Textabschnitt:
'''

Brailleschrift: Schriftsystem aus sechs Punkten
Wie funktioniert die Brailleschrift nun genau? Grundlage bildet ein Raster aus sechs Punkten, die in zwei senkrechten Reihen zu drei Punkten nebeneinander angeordnet werden. Dieses Raster wird erhaben ins Papier gestanzt und lässt sich mit dem Finger ertasten. Die Punkte werden nummeriert. Links oben im Raster befindet sich Punkt 1, darunter Punkt 2, links unten folgt Punkt 3. Rechts oben ist Punkt 4 angeordnet, darunter Punkt 5 und Punkt 6. Mittels dieser binären 6-Bit-Codierung lassen sich insgesamt 64 Braille-Zeichen darstellen. Steht Punkt 1 allein, symbolisiert dies zum Beispiel den Buchstaben “a”. Punkt 1 und 2 ergeben den Buchstaben “b”, Punkt 1 und 4 den Buchstaben “c”.
Eigenheiten der Blindenschrift im Vergleich zur Schwarzschrift
Aus Gründen der Einfachheit wird bei der Brailleschrift auf Großschreibung verzichtet. Mittels eines speziellen Vorzeichens lässt sich jedoch darstellen, wenn ein Buchstabe im Ausgangstext groß geschrieben wurde. Mithilfe solcher Vorzeichen lassen sich auch Zahlen darstellen. Für die Zahlen 1 bis 10 verwendet man die Buchstaben “a” bis “j” mit einem vorgesetzten “Zahlenzeichen”.

'''

Bereitgestellte Einträge:
'''

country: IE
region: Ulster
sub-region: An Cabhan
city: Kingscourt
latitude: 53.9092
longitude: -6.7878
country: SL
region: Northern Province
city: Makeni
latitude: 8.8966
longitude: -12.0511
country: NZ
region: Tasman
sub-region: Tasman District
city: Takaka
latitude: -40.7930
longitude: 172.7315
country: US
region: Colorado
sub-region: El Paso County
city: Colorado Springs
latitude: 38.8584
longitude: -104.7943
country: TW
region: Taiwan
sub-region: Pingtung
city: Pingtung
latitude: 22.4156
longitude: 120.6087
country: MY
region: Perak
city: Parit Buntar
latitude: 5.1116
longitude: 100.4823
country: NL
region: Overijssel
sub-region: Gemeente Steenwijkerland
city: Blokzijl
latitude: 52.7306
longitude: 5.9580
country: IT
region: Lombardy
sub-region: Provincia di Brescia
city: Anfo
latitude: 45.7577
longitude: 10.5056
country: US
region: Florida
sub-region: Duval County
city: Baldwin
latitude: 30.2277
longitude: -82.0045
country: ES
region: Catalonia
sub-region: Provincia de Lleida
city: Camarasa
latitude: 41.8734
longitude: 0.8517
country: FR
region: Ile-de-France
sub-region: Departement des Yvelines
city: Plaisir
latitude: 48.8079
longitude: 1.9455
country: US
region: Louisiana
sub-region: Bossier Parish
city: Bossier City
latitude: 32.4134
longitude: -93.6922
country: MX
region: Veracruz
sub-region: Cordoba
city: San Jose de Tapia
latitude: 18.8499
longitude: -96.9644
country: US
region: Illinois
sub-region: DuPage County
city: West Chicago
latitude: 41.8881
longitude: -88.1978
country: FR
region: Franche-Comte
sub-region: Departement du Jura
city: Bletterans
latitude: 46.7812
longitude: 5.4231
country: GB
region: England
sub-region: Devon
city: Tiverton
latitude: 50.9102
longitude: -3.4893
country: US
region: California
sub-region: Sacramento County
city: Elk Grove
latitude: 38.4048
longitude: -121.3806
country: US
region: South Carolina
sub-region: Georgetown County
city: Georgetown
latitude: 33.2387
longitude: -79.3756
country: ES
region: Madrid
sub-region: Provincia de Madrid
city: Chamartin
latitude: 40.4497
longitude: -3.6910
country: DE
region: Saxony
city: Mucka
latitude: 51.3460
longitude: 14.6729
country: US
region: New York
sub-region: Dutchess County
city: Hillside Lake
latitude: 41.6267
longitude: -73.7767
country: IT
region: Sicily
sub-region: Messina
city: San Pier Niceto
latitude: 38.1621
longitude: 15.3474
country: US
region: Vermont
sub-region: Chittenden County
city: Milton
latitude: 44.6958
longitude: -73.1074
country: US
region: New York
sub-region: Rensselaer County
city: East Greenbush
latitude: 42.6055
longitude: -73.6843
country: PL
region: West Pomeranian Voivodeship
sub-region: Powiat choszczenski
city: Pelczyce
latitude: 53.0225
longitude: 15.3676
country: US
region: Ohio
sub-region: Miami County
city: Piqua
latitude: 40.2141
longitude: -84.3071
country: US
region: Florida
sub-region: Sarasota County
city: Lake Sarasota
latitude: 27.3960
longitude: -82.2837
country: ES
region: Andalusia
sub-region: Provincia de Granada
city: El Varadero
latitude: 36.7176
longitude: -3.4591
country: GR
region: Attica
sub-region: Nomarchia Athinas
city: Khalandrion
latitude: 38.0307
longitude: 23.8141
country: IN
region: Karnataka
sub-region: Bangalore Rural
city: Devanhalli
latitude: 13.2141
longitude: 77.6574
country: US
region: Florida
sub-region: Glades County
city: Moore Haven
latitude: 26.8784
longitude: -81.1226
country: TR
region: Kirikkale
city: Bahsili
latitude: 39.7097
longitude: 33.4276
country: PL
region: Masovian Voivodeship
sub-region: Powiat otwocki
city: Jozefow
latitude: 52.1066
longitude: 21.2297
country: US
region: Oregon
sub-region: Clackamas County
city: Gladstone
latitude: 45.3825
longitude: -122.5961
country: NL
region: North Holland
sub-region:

'''

Gestellte Aufgabe 1:
Beantworte diese Fragen zum Text über die Brailleschrift.
(a) Wie viele Braille-Zeichen lassen sich mit der binären 6-Bit-Codierung darstellen?
(b) Welche Punkte ergeben zusammen den Buchstaben „c“?
(c) Wie werden die Zahlen 1 bis 10 dargestellt?
Gestellte Aufgabe 2:
Setze den Text über die Brailleschrift nach seinem letzten Satz fort.

Aufgabenergebnis 1:
(a) Insgesamt 64 Braille-Zeichen.
(b) Punkt 1 und Punkt 4.
(c) Mit den Buchstaben „a“ bis „j“ und einem vorgesetzten „Zahlenzeichen“.

Aufgabenergebnis 2:
Brailleschrift international
Heute wird die Brailleschrift international verwendet. Alle Sprachen, für die es auf der Welt Schriftzeichen gibt, lassen sich auch im Punktschriftsystem darstellen. So gibt es zum Beispiel eigene Punktkombinationen für das russische oder das chinesische Alphabet sowie für verschiedene Umlaute. Spezielle Brailleschriften gibt es auch für die unterschiedlichen Fachsprachen, zum Beispiel für Mathematik, Chemie und Musiknoten.
Brailleschrift schreiben: Punktschriftmaschinen und -tafeln
Bereits seit 1880 gibt es spezielle Schreibmaschinen für die Brailleschrift, die man als Punktschriftmaschinen bezeichnet. Bei diesen Maschinen ist jedem Punkt eine Taste zugeordnet. Möchte man einen Buchstaben zu Papier bringen, drückt man die entsprechenden Tasten, die der Punktecodierung entsprechen.
Eine weitere Möglichkeit, in Brailleschrift zu schreiben, stellt eine Punktschrifttafel dar. Mithilfe dieser Tafel sticht man die Buchstaben seitenverkehrt, von links nach rechts, ins Papier. (Fast) blinde Menschen können dann die Formen und Buchstabenkombinationen mit den Fingerspitzen erfühlen und somit lesen.
Das Schreiben mit den Tafeln ist wesentlich langsamer und aufwendiger als die Verwendung von Punktschriftmaschinen, heute werden sie daher seltener verwendet. Sie eignen sich aber dazu, um privat als Sehender einen Brief an einen Blinden zu schreiben, ohne in eine Punktschriftmaschine investieren zu machen. Auch um sich unterwegs kurze Notizen zu machen, kommen weiterhin kleine Stanz-Schablonen zum Einsatz.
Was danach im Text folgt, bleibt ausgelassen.